First published in two parts between 1869 and 1870, An Old Fashioned Girl follows Polly, a simple country girl, during two visits to the big city of Boston. Polly’s stay with the rich and sophisticated Shaw family shows her that flashy clothes and loud personalities are the characteristics by which many frivolous city folk are judged. Polly in turn teaches her city friends that simplicity and honesty are the things that really matter.
First published in 1905, Elizabeth von Arnim no doubt wrote Princess Priscilla’s Fortnight as a fairy tale for her children’s amusement. It tells the story of Priscilla, a popular and celebrated German princess, who grows tired of her lavish and pampered life. Through the instruction of her mentor, Herr Fritzing, she learns there is a wide and varied world outside the castle walls, and she yearns to escape. The marriage proposal of an eligible prince makes Priscilla realize that if she wants to escape the life she secretly detests, now is the time.
Short stories have to be good to drag me away from my beloved novels and Katherine Mansfield’s short stories are very good indeed. This selection stories includes some set in Europe and others set in Mansfield’s native New Zealand. I particularly like the New Zealand stories and these include “The Garden Party”, “Her First Ball”, and “Prelude”. Mansfield’s style is to show and not tell, and many of her stories have a dark or ominous twist which left this reader longing to know more.
First published in 1880, this second novel in the “Mr.

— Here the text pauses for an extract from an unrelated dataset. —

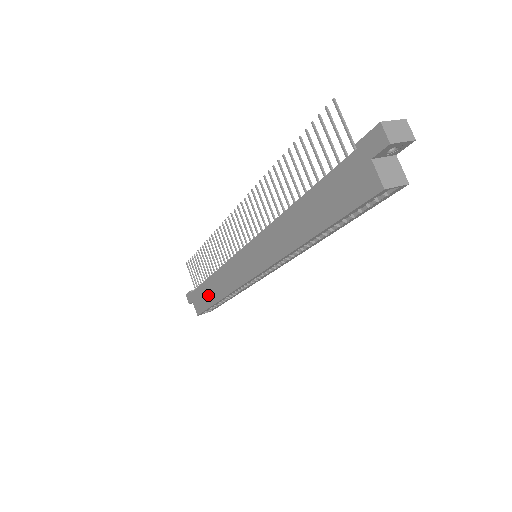
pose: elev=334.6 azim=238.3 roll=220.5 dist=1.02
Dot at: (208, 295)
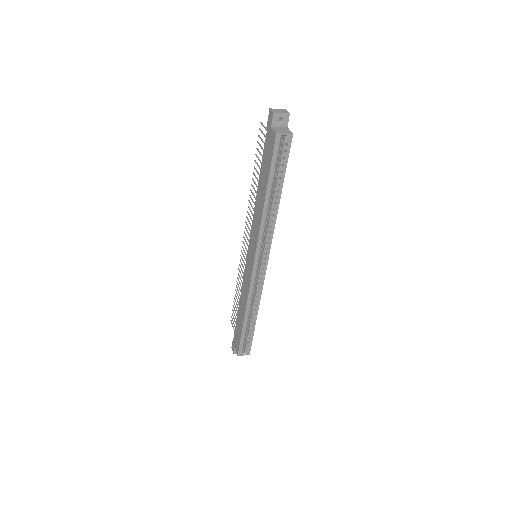
Dot at: (240, 323)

Gryce” series lays out two apparently unrelated mysteries to which Mr. Gryce assigns “Q” to investigate. Green introduced Q in The Leavenworth Case as rather a shadowy character who gets the job done in spite of, or more likely because of, his strangeness. The Leavenworth Case has been Anna Katharine Green’s best-known and best-selling novel. However, owing to the storytelling prowess of Q and a compelling story-within-a-story told by Holman Blake, A Strange Disappearance was for this reader even more enjoyable than the first.